The Trump administration should “rigorously and comprehensively review” Lockheed Martin Corp.’s (IW 500/25) F-35 jet, the Pentagon’s costliest program, the Defense Department’s director of combat testing said.

Michael Gilmore, who will leave the post as testing director when Donald Trump takes office as president next week, cited the fighter’s “significant, well-documented deficiencies in critical combat capabilities” in a letter Monday to House Armed Services Committee Chairman Mac Thornberry of Texas, who’s a strong supporter of the F-35.

While Trump has tweeted that “the F-35 program and cost is out of control,” Pentagon officials say the plane is now essentially on schedule and close to its budget after earlier problems. But Gilmore focused on unresolved performance issues in the current $55 billion development phase. These must be resolved before the aircraft can enter intense combat testing and the eventual deployment later this decade of fully capable combat jets.

The Defense Department’s F-35 program office “has no plan to adequately fix and verify hundreds of these deficiencies using flight testing within its currently planned schedule and resources,” Gilmore wrote. Deploying F-35s “with capable mission systems is critical to our national security,” but the program now “is at high risk of sacrificing essential combat performance,” he added.
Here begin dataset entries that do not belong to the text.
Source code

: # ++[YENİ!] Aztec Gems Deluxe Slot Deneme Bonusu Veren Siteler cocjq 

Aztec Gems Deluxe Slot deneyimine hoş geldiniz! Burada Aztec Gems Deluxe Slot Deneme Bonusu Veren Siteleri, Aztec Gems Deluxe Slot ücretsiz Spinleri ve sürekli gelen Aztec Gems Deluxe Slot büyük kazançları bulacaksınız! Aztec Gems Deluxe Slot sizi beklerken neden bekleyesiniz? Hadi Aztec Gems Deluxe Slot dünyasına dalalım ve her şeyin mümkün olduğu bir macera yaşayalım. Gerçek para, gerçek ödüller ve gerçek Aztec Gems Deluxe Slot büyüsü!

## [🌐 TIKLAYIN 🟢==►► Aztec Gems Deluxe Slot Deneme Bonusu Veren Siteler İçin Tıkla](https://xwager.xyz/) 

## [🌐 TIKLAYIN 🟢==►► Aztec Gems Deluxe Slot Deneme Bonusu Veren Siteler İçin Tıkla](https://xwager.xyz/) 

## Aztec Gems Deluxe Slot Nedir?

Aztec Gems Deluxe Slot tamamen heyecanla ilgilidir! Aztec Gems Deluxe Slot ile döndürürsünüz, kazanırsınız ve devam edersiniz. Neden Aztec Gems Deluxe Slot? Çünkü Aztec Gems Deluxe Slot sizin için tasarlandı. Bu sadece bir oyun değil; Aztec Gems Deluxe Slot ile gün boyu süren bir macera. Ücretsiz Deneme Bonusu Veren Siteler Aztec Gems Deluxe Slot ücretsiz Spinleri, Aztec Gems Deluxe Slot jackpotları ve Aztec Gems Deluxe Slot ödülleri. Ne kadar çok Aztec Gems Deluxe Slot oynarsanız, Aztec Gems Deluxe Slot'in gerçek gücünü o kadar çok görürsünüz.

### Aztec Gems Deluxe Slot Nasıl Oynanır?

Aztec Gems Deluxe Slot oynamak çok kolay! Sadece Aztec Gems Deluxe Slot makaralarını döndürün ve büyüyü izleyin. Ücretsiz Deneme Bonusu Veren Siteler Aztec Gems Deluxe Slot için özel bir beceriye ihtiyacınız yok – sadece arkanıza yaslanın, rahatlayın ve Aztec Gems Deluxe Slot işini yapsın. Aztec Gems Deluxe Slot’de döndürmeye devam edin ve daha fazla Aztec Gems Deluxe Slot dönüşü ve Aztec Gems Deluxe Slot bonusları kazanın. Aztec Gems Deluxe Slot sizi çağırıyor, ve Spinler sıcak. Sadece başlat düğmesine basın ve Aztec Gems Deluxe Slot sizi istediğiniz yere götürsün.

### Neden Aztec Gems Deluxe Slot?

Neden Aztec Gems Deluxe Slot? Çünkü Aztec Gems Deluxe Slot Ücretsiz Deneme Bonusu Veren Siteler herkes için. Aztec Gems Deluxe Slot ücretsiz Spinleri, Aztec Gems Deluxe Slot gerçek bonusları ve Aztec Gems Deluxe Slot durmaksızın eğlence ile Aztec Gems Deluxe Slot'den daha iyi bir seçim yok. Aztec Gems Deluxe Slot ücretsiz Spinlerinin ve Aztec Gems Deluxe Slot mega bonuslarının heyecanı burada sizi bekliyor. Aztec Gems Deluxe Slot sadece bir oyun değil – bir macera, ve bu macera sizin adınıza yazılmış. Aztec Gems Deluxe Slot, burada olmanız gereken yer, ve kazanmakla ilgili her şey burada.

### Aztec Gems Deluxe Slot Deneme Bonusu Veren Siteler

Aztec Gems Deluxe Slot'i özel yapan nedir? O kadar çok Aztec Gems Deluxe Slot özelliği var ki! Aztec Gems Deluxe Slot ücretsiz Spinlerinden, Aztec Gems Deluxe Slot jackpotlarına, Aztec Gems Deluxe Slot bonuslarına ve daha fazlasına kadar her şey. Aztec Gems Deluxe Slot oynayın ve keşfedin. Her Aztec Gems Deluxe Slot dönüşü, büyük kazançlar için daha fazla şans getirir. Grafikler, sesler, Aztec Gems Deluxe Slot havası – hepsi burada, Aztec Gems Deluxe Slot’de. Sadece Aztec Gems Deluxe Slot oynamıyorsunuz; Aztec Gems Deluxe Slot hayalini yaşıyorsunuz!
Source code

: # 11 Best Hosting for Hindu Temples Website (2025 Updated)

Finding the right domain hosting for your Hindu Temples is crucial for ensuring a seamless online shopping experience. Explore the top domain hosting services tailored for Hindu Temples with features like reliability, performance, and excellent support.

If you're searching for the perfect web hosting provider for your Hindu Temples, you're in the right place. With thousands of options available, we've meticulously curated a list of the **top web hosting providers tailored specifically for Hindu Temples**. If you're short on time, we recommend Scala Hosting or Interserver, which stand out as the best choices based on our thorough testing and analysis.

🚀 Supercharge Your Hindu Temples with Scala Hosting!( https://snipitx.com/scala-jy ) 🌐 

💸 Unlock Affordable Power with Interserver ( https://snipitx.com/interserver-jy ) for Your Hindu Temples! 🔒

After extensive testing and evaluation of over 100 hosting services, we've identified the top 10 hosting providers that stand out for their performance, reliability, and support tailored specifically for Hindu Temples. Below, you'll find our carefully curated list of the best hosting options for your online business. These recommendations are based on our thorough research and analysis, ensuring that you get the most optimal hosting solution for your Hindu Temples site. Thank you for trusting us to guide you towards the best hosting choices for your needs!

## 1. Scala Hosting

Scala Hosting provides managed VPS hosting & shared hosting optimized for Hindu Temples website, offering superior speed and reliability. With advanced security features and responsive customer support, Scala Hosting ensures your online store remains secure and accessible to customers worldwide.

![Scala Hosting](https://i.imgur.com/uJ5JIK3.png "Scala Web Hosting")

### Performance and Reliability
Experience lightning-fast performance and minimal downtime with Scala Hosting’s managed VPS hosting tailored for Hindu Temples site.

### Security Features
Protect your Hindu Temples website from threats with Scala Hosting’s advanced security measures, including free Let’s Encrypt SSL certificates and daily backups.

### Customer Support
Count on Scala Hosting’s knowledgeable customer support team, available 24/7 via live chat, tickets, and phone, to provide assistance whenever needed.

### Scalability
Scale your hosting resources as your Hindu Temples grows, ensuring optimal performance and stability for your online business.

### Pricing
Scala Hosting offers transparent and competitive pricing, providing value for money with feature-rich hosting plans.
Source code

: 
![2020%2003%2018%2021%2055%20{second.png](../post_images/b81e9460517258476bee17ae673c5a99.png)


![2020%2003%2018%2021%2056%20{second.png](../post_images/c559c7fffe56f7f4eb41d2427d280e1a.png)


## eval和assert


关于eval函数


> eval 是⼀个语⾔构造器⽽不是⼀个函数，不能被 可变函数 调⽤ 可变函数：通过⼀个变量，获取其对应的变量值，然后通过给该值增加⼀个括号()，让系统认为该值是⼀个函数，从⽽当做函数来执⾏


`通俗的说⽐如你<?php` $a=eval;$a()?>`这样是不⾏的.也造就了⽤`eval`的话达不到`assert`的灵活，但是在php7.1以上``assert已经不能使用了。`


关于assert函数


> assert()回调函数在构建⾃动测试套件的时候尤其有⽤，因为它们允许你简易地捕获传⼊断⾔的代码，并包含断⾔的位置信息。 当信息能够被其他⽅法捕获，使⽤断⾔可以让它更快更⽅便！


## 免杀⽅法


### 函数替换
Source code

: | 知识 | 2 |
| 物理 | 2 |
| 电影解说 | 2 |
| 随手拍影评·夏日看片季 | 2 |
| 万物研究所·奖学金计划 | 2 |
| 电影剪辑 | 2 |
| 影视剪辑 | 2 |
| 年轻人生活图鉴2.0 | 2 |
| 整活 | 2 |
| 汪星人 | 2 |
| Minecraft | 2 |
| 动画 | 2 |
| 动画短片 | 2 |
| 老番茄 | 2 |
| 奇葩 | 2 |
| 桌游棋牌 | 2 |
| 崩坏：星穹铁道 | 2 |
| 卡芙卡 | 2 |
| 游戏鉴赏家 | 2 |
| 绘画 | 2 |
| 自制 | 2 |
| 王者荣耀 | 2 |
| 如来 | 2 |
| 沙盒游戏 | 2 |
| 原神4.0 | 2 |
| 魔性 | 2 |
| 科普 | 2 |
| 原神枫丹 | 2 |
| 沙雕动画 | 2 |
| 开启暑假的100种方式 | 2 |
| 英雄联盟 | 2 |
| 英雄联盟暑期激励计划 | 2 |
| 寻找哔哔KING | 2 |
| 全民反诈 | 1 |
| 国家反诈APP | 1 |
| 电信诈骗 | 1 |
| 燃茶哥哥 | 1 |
The Pentagon’s office of independent cost analysis estimates that extending the development phase from its planned test flight completion in September 2017 to as late as into 2020 could cost as much as $1.12 billion more. The number is contained in the testing director’s new annual report delivered to Pentagon leaders and lawmakers late Monday.

The program office has said completing the phase will require about $530 million extra and acknowledges it may slip to May 2018.

Gilmore’s annual report contains a 62-page assessment of the program that’s a detailed primer for the incoming administration on deficiencies that include software, weapons accuracy, aircraft-carrier launching, the diagnostic system and reliability.